■ **TEXTO FORNECIDO**
+ + + + + + +
Após pressão de vereadores, prefeitura revisa contrato dos fotossensores

Alterações vão gerar economia de 10% em relação à proposta inicial, mas ainda não existe consenso sobre reversibilidade de equipamentos

Iris Rezende recebeu vereadores em seu gabinete nesta terça-feira (30) | Foto: Larissa Quixabeira

Após reunião com vereadores, secretários e um promotor de Justiça, o prefeito de Goiânia, Iris Rezende (PMDB), anunciou na manhã desta terça-feira (30/5), alterações que serão feitas no contrato a ser assinado entre a prefeitura e a empresa Eliseu Kopp para a instalação e manutenção dos fotossensores na capital.

As mudanças acontecem após denúncias dos vereadores integrantes da Comissão Especial de Inquérito (CEI) que investiga possíveis irregularidades no âmbito da Secretaria Municipal de Trânsito. Transporte e Mobilidade (SMT). A partir de análise da proposta da empresa vencedora do processo licitatório, foram encontrados diversos indícios de superfaturamento.

O acordo final firmado entre a administração municipal e apresentado nesta segunda-feira (30) prevê uma redução de R$ 5,3 milhões, ou seja, 10% do valor original do contrato.

“Com pequenos reparos, o contrato será assinado e a cidade contará com nova prestação de serviços até mais avançadas que anterior. Foi questionado inclusive a idoneidade da empresa, mas tudo isso ficou esclarecido e no decorrer dessa semana o processo deve ser finalizado”, explicou o prefeito Iris Rezende.
+ + + + + + +
■ **DADOS REGISTRADOS**

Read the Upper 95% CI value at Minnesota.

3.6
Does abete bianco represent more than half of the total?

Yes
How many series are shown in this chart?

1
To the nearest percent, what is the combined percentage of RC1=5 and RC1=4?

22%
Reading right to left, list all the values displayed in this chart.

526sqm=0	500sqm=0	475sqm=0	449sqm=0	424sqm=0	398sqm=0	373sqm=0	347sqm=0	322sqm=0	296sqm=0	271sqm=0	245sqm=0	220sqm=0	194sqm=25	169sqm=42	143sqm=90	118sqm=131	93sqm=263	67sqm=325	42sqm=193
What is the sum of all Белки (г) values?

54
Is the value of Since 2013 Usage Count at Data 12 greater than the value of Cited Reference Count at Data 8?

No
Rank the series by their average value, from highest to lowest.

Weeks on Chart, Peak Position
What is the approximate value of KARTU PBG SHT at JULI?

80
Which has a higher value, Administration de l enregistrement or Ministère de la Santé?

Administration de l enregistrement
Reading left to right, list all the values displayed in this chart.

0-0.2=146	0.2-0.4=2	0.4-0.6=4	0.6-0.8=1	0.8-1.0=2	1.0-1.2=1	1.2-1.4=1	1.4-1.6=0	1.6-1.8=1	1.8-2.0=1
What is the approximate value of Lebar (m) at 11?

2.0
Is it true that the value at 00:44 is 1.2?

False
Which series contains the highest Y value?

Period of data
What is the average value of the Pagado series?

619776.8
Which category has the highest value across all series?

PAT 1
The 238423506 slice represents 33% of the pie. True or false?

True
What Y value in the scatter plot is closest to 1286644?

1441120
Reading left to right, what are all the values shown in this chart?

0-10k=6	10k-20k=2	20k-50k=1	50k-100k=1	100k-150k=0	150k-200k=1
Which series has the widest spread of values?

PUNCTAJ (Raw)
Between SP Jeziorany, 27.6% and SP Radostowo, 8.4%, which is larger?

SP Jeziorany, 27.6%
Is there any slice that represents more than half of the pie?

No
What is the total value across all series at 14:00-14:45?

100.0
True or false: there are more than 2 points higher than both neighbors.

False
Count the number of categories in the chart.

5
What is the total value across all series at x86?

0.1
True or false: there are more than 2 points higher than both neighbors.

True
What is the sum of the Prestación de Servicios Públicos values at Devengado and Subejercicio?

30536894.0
+ + + + + + +
■ **REQUISITOS DAS TAREFAS**
#1 Segundo a notícia sobre o contrato dos fotossensores, por que a prefeitura de Goiânia decidiu alterar o contrato com a empresa Eliseu Kopp? Responda em uma a três frases.
#2 Retome a notícia sobre o contrato dos fotossensores a partir do ponto em que ela termina.

■ **RESPOSTAS REDIGIDAS**
#1 As alterações ocorreram após denúncias dos vereadores da Comissão Especial de Inquérito que investiga possíveis irregularidades na Secretaria Municipal de Trânsito, Transporte e Mobilidade. Ao analisarem a proposta da empresa vencedora da licitação, esses vereadores encontraram diversos indícios de superfaturamento.

#2
Para o presidente da CEI, vereador Elias Vaz (PSB), a revisão dos custos na planilha comprovam o superfaturamento. “Foi muito importante essa revisão do contrato, porque o que temos detectado na comissão é que quando comparamos os valores aplicados em Goiânia e outras cidades, fica evidente o superfaturamento. E podemos entender que, se a empresa recuou em R$ 5 milhões e ainda vai ter lucro, fica aí comprovado que realmente o superfaturamento existia”, ressaltou.

Apesar da redução no valor do contrato, outra reivindicação dos vereadores era sobre a reversibilidade dos equipamentos, ou seja, eles queriam o acréscimo de uma cláusula para que, ao final do contrato de cinco anos, a prefeitura fosse proprietária dos fotossensores.

Porém, a Procuradoria-Geral do Município entendeu que essa alteração poderia gerar uma insegurança jurídica, até mesmo no âmbito do Tribunal de Contas dos Municípios (TCM), pois o item não foi objeto do edital e poderia gerar questionamento por parte das outras empresas que concorreram no processo.

De qualquer forma, o entendimento é de que, ao final do contrato, se ainda houver interesse por parte da prefeitura, pode haver um acordo para que a administração fique com os equipamentos.